Apparus en Allemagne et aux Etats-Unis dans les années 1970, les jurys citoyens sont aujourd'hui utilisés dans le nord de l'Europe : au Danemark, une vingtaine ont été réunis depuis 1987 sur des sujets aussi divers que les OGM, la surveillance électronique ou les péages d'autoroute. Le principe est simple : au terme d'une solide formation et d'un vaste débat public, une quinzaine de citoyens tirés au sort produisent un avis éclairé sur une question difficile.
Cette méthode prend le contre-pied de la logique des sondages, qui proposent une photographie instantanée mais souvent simpliste de l'opinion publique. "Sur un sujet aussi complexe que la bioéthique, il est impossible de répondre sur-le-champ par oui ou non, poursuit M. Leonetti. Mieux vaut réunir quinze personnes et prendre le temps de la réflexion. Cela permet d'avoir du recul, d'écouter les arguments des uns et des autres et de faire place au doute. Les jurys, c'est un pari sur l'intelligence des citoyens."
Loïc Fischer, éducateur d'internat âgé de 22 ans, est devenu juré un jour de printemps, en se promenant dans la petite ville alsacienne de Bischwiller. "Une enquêtrice de l'IFOP m'a demandé si je voulais participer à ces jurys, raconte-t-il. Nous nous sommes vus plusieurs fois, elle m'a donné des documents et j'ai pris le temps de réfléchir. Quand on est citoyen, on se contente de donner son avis une fois tous les cinq ans, lors des élections, alors que là, j'avais la chance unique d'apporter ma petite pierre à la construction d'une nouvelle loi sur la bioéthique."
Comme tous les jurés, Loïc Fischer reçoit une abondante documentation sur les lois de bioéthique avant de participer, en avril et en mai, à deux week-ends de formation : trois demi-journées dans un hôtel à écouter des juristes, des philosophes et des professeurs de médecine évoquer les problèmes éthiques posés par les prélèvements d'organes ou les tests génétiques. Les intervenants choisis par le comité de pilotage sont invités à faire preuve de neutralité et d'équilibre. Attentif et passionné, le groupe poursuit la discussion pendant les déjeuners et les dîners.
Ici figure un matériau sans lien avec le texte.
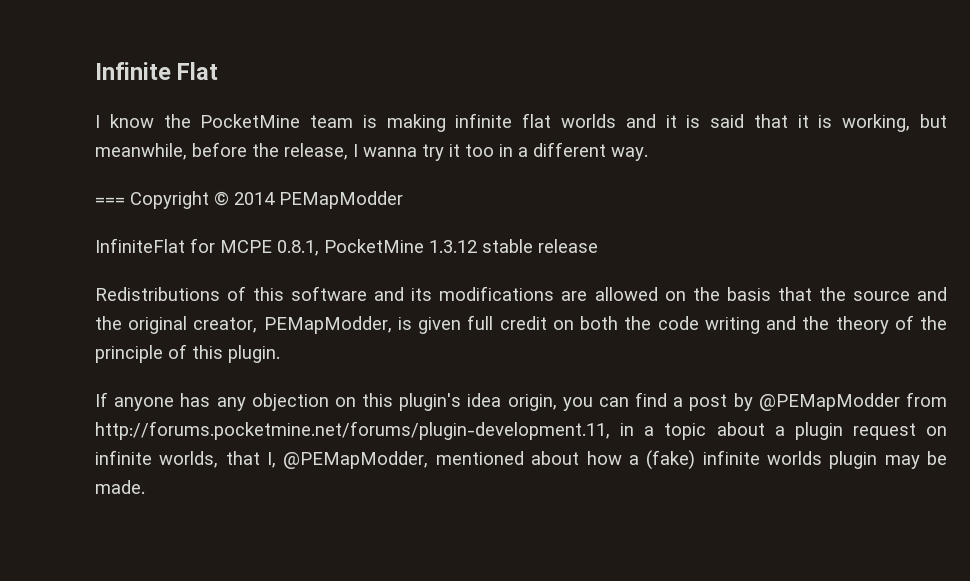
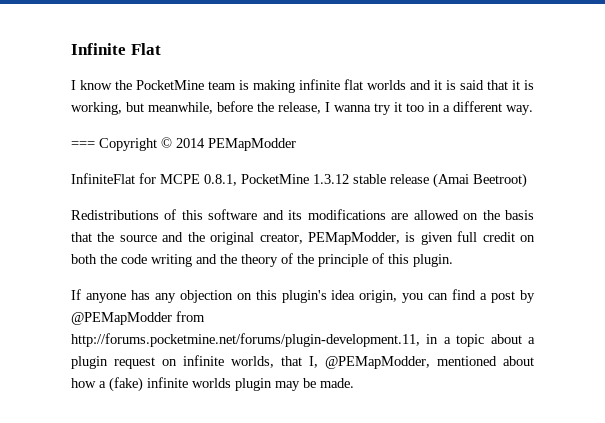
(598, 246) none -> [433,173,527,188] (Amai Beetroot)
Pendant ce temps, à Rennes, Philippe Derouin, l'un des membres du jury citoyen sur l'assistance médicale à la procréation, assiste à une formation qui évoque notamment les mères porteuses et l'anonymat des dons de sperme. "On a l'impression que ces questions sont familières mais en fait, on en sait très peu de choses, souligne ce cadre âgé de 45 ans. C'est étrange, c'est proche et lointain à la fois. J'avais un avis sur toutes ces questions mais il était affectif, un peu compassionnel, je n'aurais pas su l'argumenter."
Au cours de cette session, la juriste Dorothée Bourgault-Coudevylle et la psychanalyste Sophie Marinopoulos abordent en tandem le débat sur les nouvelles formes de filiation. "J'ai commencé par leur parler d'histoires connues, comme celles de la paternité contestée d'Yves Montand ou du fils de François Perrier, qui n'était pas son enfant génétique, raconte Mme Marinopoulos. Cela permet d'aborder la complexité de la notion de filiation, qui repose à la fois sur une dimension génétique - sa part la plus narcissique -, mais aussi juridique et psychique. Il ne suffit pas d'avoir un enfant pour se sentir pleinement parents."
Au terme de ce long processus, les jurys citoyens, comme les jurys d'assises, se réuniront à huis clos, pendant une journée, afin de rédiger un avis argumenté sur la révision des lois de bioéthique. Ces trois documents assortis de recommandations viendront nourrir le débat sur la bioéthique, au même titre - au moins théoriquement - que le rapport du Conseil d'Etat ou le travail de la mission parlementaire sur la révision des lois de 1994 et 2004. "Les jurys permettent de transformer des citoyens profanes en citoyens éclairés", résume Damien Philippot, directeur d'études à l'IFOP.